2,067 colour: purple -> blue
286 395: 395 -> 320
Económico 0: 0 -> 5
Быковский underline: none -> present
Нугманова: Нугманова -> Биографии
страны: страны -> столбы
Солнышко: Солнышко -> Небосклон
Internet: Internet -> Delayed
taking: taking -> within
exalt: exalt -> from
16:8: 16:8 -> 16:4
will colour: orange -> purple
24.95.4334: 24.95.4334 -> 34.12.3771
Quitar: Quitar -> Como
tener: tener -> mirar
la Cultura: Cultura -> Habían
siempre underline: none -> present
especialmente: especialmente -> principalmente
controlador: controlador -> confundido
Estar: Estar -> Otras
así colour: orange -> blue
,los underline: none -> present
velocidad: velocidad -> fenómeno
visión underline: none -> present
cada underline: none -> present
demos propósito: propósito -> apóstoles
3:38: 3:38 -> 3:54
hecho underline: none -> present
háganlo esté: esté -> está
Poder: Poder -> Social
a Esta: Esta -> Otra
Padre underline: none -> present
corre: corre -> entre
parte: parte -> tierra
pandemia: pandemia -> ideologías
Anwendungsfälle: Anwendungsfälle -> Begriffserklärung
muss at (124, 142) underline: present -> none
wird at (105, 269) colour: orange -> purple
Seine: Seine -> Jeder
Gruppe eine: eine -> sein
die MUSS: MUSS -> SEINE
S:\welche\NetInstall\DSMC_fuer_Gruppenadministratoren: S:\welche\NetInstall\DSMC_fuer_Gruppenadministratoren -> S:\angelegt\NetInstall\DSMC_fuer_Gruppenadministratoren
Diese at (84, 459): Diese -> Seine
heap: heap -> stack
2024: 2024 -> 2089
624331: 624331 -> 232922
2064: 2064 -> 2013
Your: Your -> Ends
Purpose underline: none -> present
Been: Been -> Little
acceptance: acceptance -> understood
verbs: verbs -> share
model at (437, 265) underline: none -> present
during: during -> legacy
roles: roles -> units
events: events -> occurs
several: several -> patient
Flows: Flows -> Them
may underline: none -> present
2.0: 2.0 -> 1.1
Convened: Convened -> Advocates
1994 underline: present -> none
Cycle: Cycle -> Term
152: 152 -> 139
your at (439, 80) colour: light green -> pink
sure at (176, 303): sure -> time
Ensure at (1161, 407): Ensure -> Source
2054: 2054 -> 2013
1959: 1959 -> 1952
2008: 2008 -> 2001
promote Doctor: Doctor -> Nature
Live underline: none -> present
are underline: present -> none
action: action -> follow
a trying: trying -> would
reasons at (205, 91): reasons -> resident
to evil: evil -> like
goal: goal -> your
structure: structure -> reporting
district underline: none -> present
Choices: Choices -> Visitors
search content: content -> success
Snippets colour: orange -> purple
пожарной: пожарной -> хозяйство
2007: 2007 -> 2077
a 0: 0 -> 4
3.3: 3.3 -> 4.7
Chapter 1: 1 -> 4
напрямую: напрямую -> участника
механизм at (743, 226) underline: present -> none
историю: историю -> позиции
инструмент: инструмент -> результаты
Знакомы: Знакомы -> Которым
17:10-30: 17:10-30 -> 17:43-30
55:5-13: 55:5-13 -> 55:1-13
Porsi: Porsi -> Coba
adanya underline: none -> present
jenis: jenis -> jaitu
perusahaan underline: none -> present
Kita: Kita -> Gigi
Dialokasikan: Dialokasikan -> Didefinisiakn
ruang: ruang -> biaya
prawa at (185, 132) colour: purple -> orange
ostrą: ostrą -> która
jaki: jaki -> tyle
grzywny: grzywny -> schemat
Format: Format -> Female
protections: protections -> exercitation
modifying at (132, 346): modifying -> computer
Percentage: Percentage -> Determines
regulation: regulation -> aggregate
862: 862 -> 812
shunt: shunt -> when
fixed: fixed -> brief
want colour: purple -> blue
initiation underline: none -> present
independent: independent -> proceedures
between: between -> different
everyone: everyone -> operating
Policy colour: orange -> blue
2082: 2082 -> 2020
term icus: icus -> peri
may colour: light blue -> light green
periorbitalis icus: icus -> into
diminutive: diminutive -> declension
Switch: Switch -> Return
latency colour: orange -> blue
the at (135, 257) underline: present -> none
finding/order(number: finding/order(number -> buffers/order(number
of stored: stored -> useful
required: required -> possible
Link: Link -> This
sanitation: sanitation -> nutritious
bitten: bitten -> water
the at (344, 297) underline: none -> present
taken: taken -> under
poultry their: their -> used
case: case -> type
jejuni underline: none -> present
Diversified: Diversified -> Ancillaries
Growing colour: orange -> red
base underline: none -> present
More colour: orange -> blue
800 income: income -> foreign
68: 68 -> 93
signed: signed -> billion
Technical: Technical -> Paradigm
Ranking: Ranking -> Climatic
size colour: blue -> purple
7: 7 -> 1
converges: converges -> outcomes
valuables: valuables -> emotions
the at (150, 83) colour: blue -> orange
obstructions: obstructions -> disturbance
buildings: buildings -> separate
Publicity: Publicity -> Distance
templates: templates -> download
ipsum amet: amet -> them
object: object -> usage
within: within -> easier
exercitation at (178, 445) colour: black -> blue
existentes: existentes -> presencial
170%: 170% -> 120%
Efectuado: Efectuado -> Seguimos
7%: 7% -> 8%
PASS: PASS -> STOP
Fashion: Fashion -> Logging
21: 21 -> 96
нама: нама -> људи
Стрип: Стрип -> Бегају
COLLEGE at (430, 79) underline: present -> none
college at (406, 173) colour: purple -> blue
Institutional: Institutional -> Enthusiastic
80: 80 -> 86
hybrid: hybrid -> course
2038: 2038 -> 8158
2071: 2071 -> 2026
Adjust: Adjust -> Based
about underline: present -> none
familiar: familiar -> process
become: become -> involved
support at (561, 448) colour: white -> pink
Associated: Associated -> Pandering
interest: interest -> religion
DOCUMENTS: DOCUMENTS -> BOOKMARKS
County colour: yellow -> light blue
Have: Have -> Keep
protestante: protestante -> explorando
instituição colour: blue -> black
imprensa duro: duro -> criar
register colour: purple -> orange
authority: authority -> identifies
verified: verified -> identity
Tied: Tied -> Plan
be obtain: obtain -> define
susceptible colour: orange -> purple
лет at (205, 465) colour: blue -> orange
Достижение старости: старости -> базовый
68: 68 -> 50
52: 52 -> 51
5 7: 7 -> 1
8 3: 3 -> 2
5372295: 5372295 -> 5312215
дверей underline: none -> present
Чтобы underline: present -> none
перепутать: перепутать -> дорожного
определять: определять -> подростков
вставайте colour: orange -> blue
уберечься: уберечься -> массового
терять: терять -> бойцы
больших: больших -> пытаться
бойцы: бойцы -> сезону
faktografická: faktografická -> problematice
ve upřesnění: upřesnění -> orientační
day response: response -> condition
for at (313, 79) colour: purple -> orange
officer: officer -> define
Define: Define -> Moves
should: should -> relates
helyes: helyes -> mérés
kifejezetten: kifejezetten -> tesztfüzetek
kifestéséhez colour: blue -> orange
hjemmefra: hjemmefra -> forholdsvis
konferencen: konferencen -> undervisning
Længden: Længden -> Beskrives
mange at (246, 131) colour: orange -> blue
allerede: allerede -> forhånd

Task description:
Rewrite every one of the entries above, putting "color" wherever "colour" appears and leaving the rest of each line as it is.

The response:
2,067 color: purple -> blue
286 395: 395 -> 320
Económico 0: 0 -> 5
Быковский underline: none -> present
Нугманова: Нугманова -> Биографии
страны: страны -> столбы
Солнышко: Солнышко -> Небосклон
Internet: Internet -> Delayed
taking: taking -> within
exalt: exalt -> from
16:8: 16:8 -> 16:4
will color: orange -> purple
24.95.4334: 24.95.4334 -> 34.12.3771
Quitar: Quitar -> Como
tener: tener -> mirar
la Cultura: Cultura -> Habían
siempre underline: none -> present
especialmente: especialmente -> principalmente
controlador: controlador -> confundido
Estar: Estar -> Otras
así color: orange -> blue
,los underline: none -> present
velocidad: velocidad -> fenómeno
visión underline: none -> present
cada underline: none -> present
demos propósito: propósito -> apóstoles
3:38: 3:38 -> 3:54
hecho underline: none -> present
háganlo esté: esté -> está
Poder: Poder -> Social
a Esta: Esta -> Otra
Padre underline: none -> present
corre: corre -> entre
parte: parte -> tierra
pandemia: pandemia -> ideologías
Anwendungsfälle: Anwendungsfälle -> Begriffserklärung
muss at (124, 142) underline: present -> none
wird at (105, 269) color: orange -> purple
Seine: Seine -> Jeder
Gruppe eine: eine -> sein
die MUSS: MUSS -> SEINE
S:\welche\NetInstall\DSMC_fuer_Gruppenadministratoren: S:\welche\NetInstall\DSMC_fuer_Gruppenadministratoren -> S:\angelegt\NetInstall\DSMC_fuer_Gruppenadministratoren
Diese at (84, 459): Diese -> Seine
heap: heap -> stack
2024: 2024 -> 2089
624331: 624331 -> 232922
2064: 2064 -> 2013
Your: Your -> Ends
Purpose underline: none -> present
Been: Been -> Little
acceptance: acceptance -> understood
verbs: verbs -> share
model at (437, 265) underline: none -> present
during: during -> legacy
roles: roles -> units
events: events -> occurs
several: several -> patient
Flows: Flows -> Them
may underline: none -> present
2.0: 2.0 -> 1.1
Convened: Convened -> Advocates
1994 underline: present -> none
Cycle: Cycle -> Term
152: 152 -> 139
your at (439, 80) color: light green -> pink
sure at (176, 303): sure -> time
Ensure at (1161, 407): Ensure -> Source
2054: 2054 -> 2013
1959: 1959 -> 1952
2008: 2008 -> 2001
promote Doctor: Doctor -> Nature
Live underline: none -> present
are underline: present -> none
action: action -> follow
a trying: trying -> would
reasons at (205, 91): reasons -> resident
to evil: evil -> like
goal: goal -> your
structure: structure -> reporting
district underline: none -> present
Choices: Choices -> Visitors
search content: content -> success
Snippets color: orange -> purple
пожарной: пожарной -> хозяйство
2007: 2007 -> 2077
a 0: 0 -> 4
3.3: 3.3 -> 4.7
Chapter 1: 1 -> 4
напрямую: напрямую -> участника
механизм at (743, 226) underline: present -> none
историю: историю -> позиции
инструмент: инструмент -> результаты
Знакомы: Знакомы -> Которым
17:10-30: 17:10-30 -> 17:43-30
55:5-13: 55:5-13 -> 55:1-13
Porsi: Porsi -> Coba
adanya underline: none -> present
jenis: jenis -> jaitu
perusahaan underline: none -> present
Kita: Kita -> Gigi
Dialokasikan: Dialokasikan -> Didefinisiakn
ruang: ruang -> biaya
prawa at (185, 132) color: purple -> orange
ostrą: ostrą -> która
jaki: jaki -> tyle
grzywny: grzywny -> schemat
Format: Format -> Female
protections: protections -> exercitation
modifying at (132, 346): modifying -> computer
Percentage: Percentage -> Determines
regulation: regulation -> aggregate
862: 862 -> 812
shunt: shunt -> when
fixed: fixed -> brief
want color: purple -> blue
initiation underline: none -> present
independent: independent -> proceedures
between: between -> different
everyone: everyone -> operating
Policy color: orange -> blue
2082: 2082 -> 2020
term icus: icus -> peri
may color: light blue -> light green
periorbitalis icus: icus -> into
diminutive: diminutive -> declension
Switch: Switch -> Return
latency color: orange -> blue
the at (135, 257) underline: present -> none
finding/order(number: finding/order(number -> buffers/order(number
of stored: stored -> useful
required: required -> possible
Link: Link -> This
sanitation: sanitation -> nutritious
bitten: bitten -> water
the at (344, 297) underline: none -> present
taken: taken -> under
poultry their: their -> used
case: case -> type
jejuni underline: none -> present
Diversified: Diversified -> Ancillaries
Growing color: orange -> red
base underline: none -> present
More color: orange -> blue
800 income: income -> foreign
68: 68 -> 93
signed: signed -> billion
Technical: Technical -> Paradigm
Ranking: Ranking -> Climatic
size color: blue -> purple
7: 7 -> 1
converges: converges -> outcomes
valuables: valuables -> emotions
the at (150, 83) color: blue -> orange
obstructions: obstructions -> disturbance
buildings: buildings -> separate
Publicity: Publicity -> Distance
templates: templates -> download
ipsum amet: amet -> them
object: object -> usage
within: within -> easier
exercitation at (178, 445) color: black -> blue
existentes: existentes -> presencial
170%: 170% -> 120%
Efectuado: Efectuado -> Seguimos
7%: 7% -> 8%
PASS: PASS -> STOP
Fashion: Fashion -> Logging
21: 21 -> 96
нама: нама -> људи
Стрип: Стрип -> Бегају
COLLEGE at (430, 79) underline: present -> none
college at (406, 173) color: purple -> blue
Institutional: Institutional -> Enthusiastic
80: 80 -> 86
hybrid: hybrid -> course
2038: 2038 -> 8158
2071: 2071 -> 2026
Adjust: Adjust -> Based
about underline: present -> none
familiar: familiar -> process
become: become -> involved
support at (561, 448) color: white -> pink
Associated: Associated -> Pandering
interest: interest -> religion
DOCUMENTS: DOCUMENTS -> BOOKMARKS
County color: yellow -> light blue
Have: Have -> Keep
protestante: protestante -> explorando
instituição color: blue -> black
imprensa duro: duro -> criar
register color: purple -> orange
authority: authority -> identifies
verified: verified -> identity
Tied: Tied -> Plan
be obtain: obtain -> define
susceptible color: orange -> purple
лет at (205, 465) color: blue -> orange
Достижение старости: старости -> базовый
68: 68 -> 50
52: 52 -> 51
5 7: 7 -> 1
8 3: 3 -> 2
5372295: 5372295 -> 5312215
дверей underline: none -> present
Чтобы underline: present -> none
перепутать: перепутать -> дорожного
определять: определять -> подростков
вставайте color: orange -> blue
уберечься: уберечься -> массового
терять: терять -> бойцы
больших: больших -> пытаться
бойцы: бойцы -> сезону
faktografická: faktografická -> problematice
ve upřesnění: upřesnění -> orientační
day response: response -> condition
for at (313, 79) color: purple -> orange
officer: officer -> define
Define: Define -> Moves
should: should -> relates
helyes: helyes -> mérés
kifejezetten: kifejezetten -> tesztfüzetek
kifestéséhez color: blue -> orange
hjemmefra: hjemmefra -> forholdsvis
konferencen: konferencen -> undervisning
Længden: Længden -> Beskrives
mange at (246, 131) color: orange -> blue
allerede: allerede -> forhånd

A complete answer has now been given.